Heather graduated top of her class from the physiotherapy program, while Peter graduated second in his class to earn a law degree. Peter soon joined major law firm Lawson Lundell, where he became the firm’s youngest tax partner. Peter had also attended Harvard University for a master’s in law, where he met and struck up a friendship with Bill Dickson. Peter ultimately recruited Dickson to Lawson Lundell, and convinced him and his wife Nancy to make the cross-country move from Halifax.
“When Bill and I received a letter in March, 1968, saying that they had been up skiing at this new mountain called Whistler in a foot of fresh snow on Saturday and then had come back to Vancouver on Sunday to play six sets of tennis outside, we decided to relocate to the West Coast,” writes Nancy.

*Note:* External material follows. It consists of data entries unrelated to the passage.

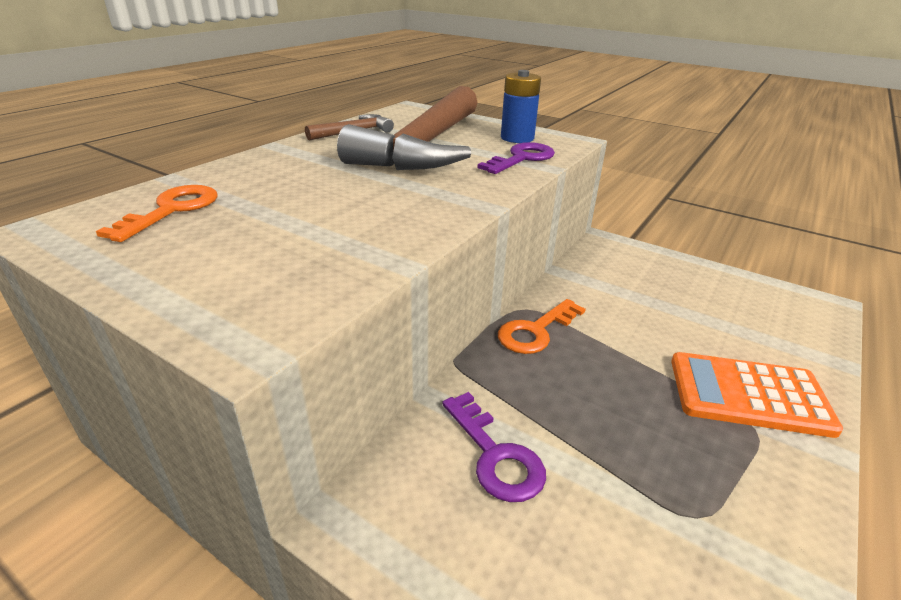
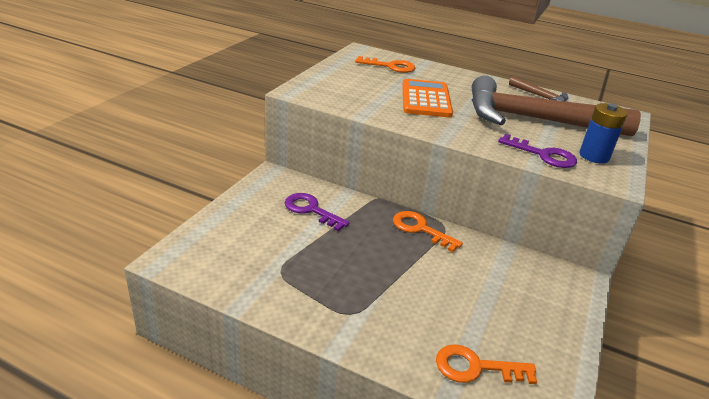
camera: 80 degrees right, 0 degrees up
(495, 455) = (311, 210): purple key -> purple key turned 75 degrees clockwise
(748, 394) = (385, 320): orange calculator -> orange calculator (426, 99)
(782, 334) = (476, 367): none -> orange key

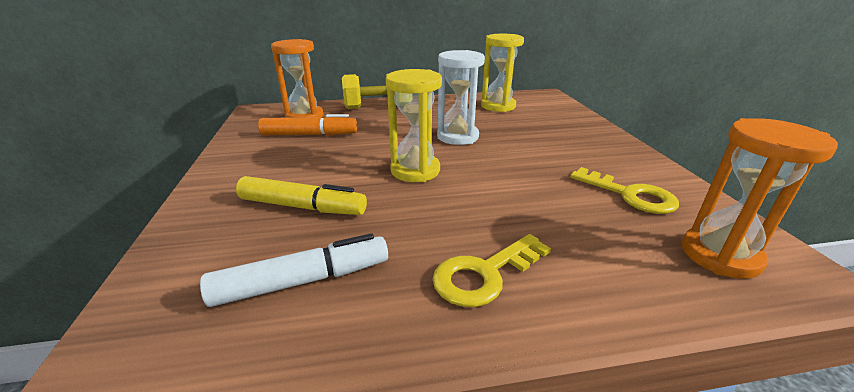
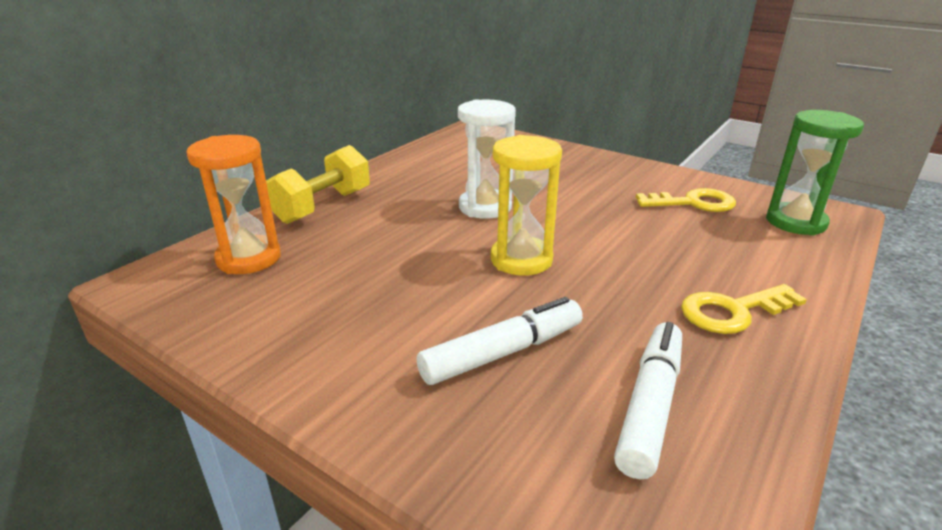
camera: 45 degrees left, 0 degrees up
(302, 207) = (503, 353): yellow marker -> white marker
(309, 135) = (316, 277): orange marker -> none
(484, 274) = (733, 311): yellow key -> yellow key turned 60 degrees clockwise
(498, 106) = (453, 158): yellow hourglass -> none
(720, 255) = (795, 222): orange hourglass -> green hourglass

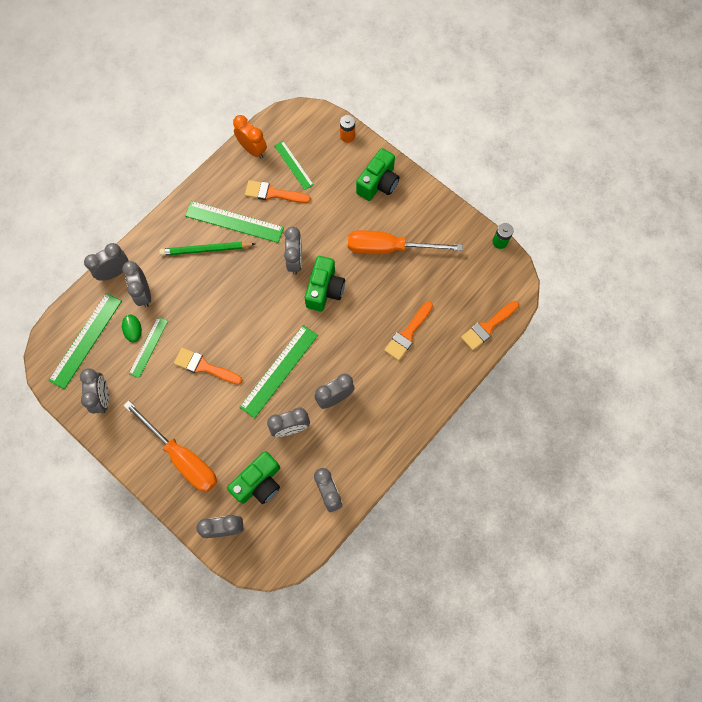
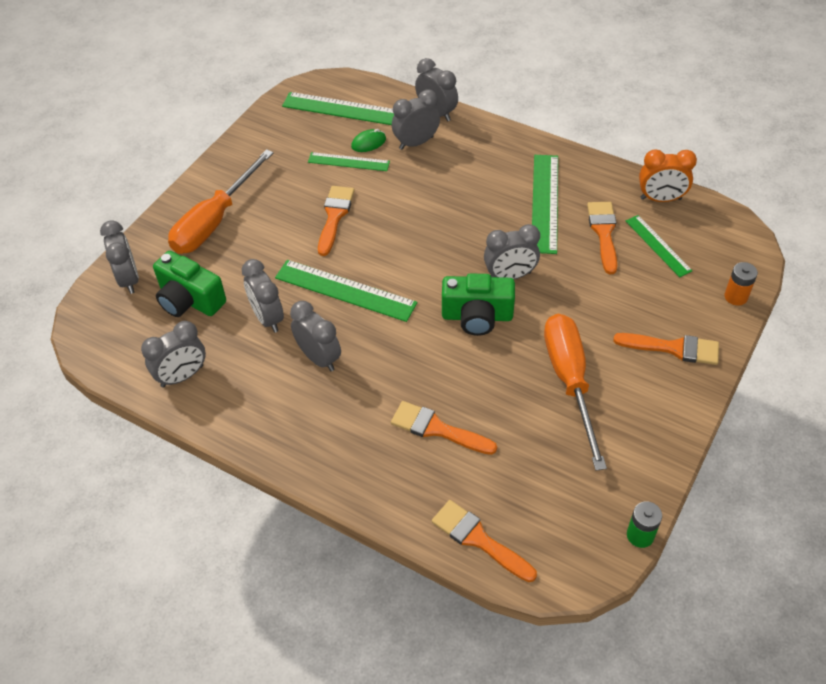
camera: 80 degrees right, 20 degrees down
(103, 398) = (277, 139): grey clock -> none
(206, 250) = (494, 184): green pencil -> none
(253, 150) = (660, 199): orange clock -> orange clock turned 60 degrees clockwise
(293, 165) = (658, 245): green ruler -> green ruler turned 75 degrees counterclockwise
(378, 183) = (673, 348): green camera -> orange brush

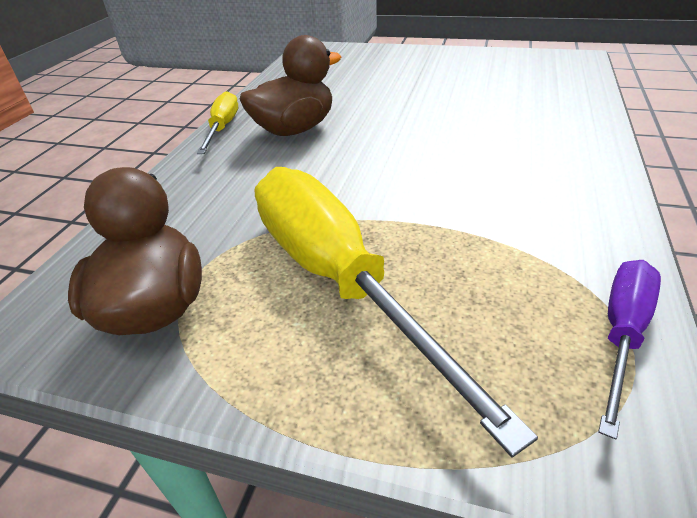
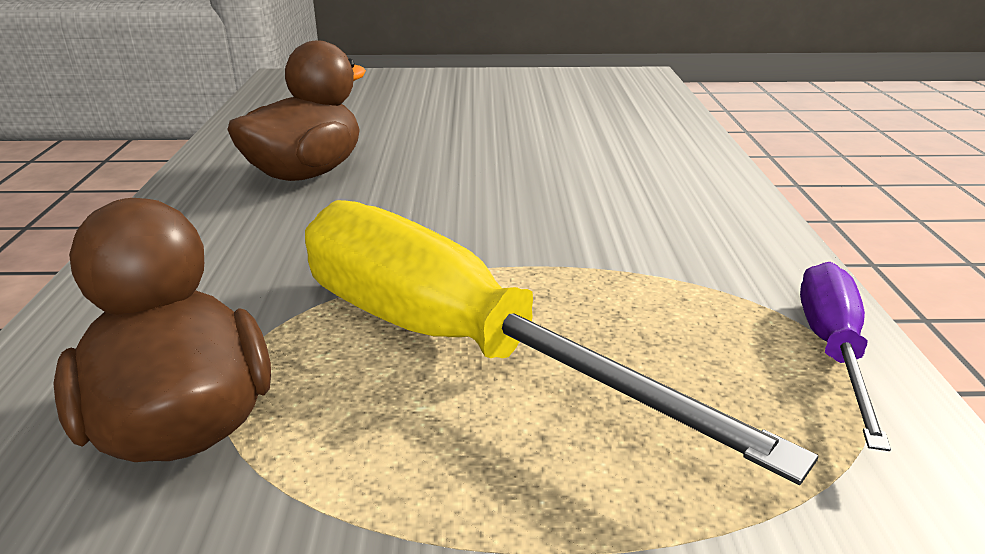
camera: 20 degrees left, 10 degrees down
(223, 128) = (190, 179): yellow screwdriver -> none

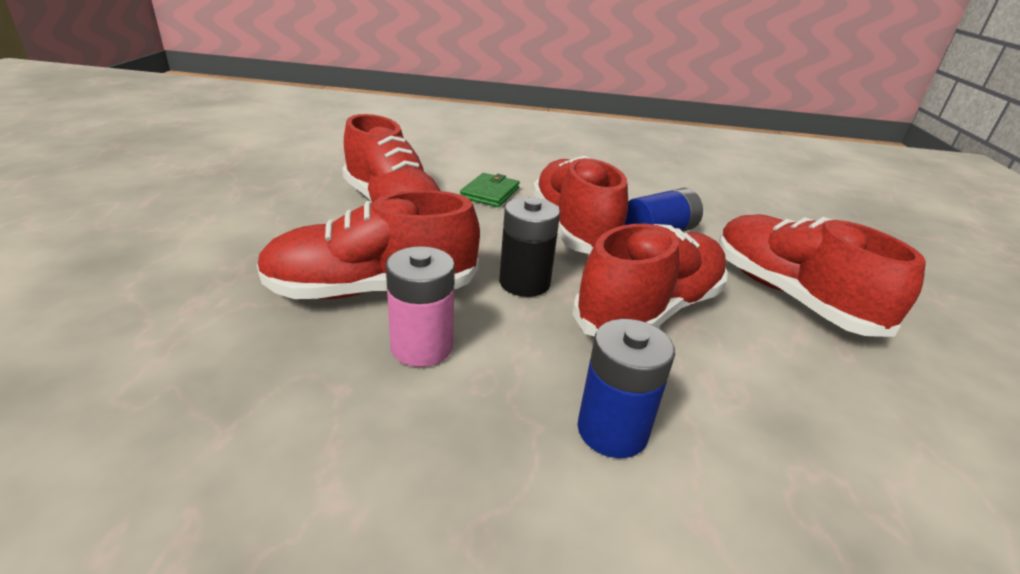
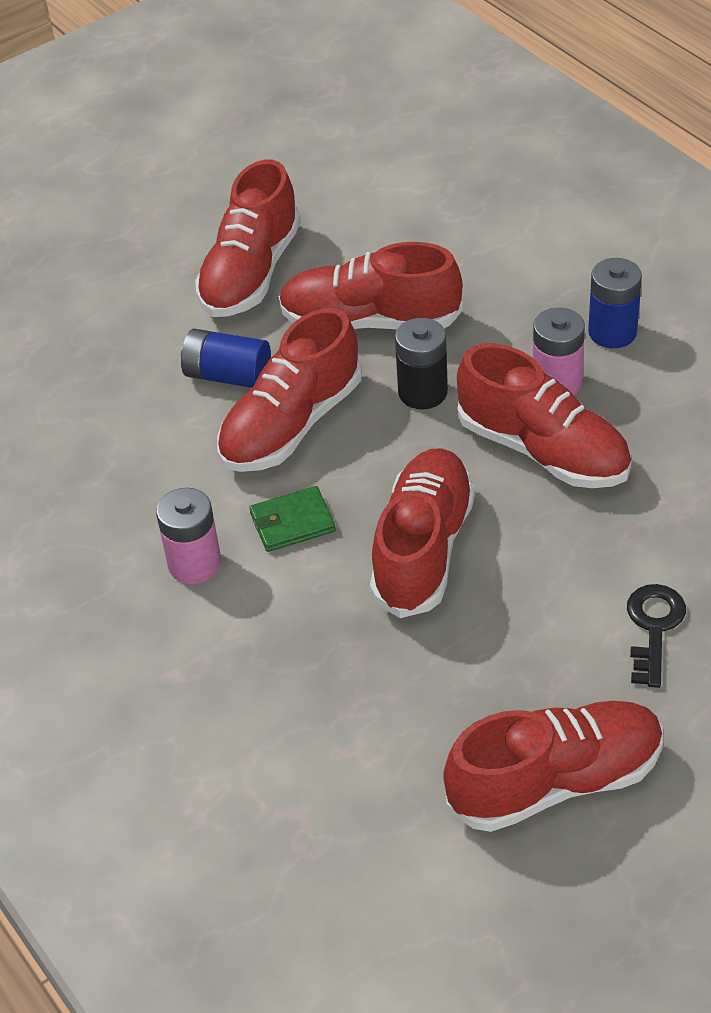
camera: 125 degrees left, 15 degrees up
(176, 231) = (653, 628): none -> black key
(205, 165) = (555, 782): none -> red shoe
(509, 166) = (194, 564): none -> pink battery
(612, 430) = (511, 280): blue battery -> blue battery (612, 332)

The couples, both with sons born in 1970, rented a cabin together alongside another colleague, his wife and twin daughters, during the 1970-71 ski season. The women would take turns watching the kids while the others headed out on the hill, mimicking their weekday arrangements.
“Heather and I were each juggling children and careers, Heather as a physiotherapist at [Vancouver General Hospital] and I, as a social worker,” recalls Nancy. The pair arranged three-day workweeks, where, on the other two days, they’d take turns looking after each other’s sons—“a wonderful arrangement where the boys became like brothers,” says Nancy.
Bill helped participate in the search following the avalanche, which Nancy calls “the most traumatic event we have ever experienced.” Nevertheless, the Dicksons are now in their 54th Whistler ski season. “As we ski across the breadth of Harmony Bowl, we always remember our dear friends and the price they paid for being in the wrong place at the wrong time.”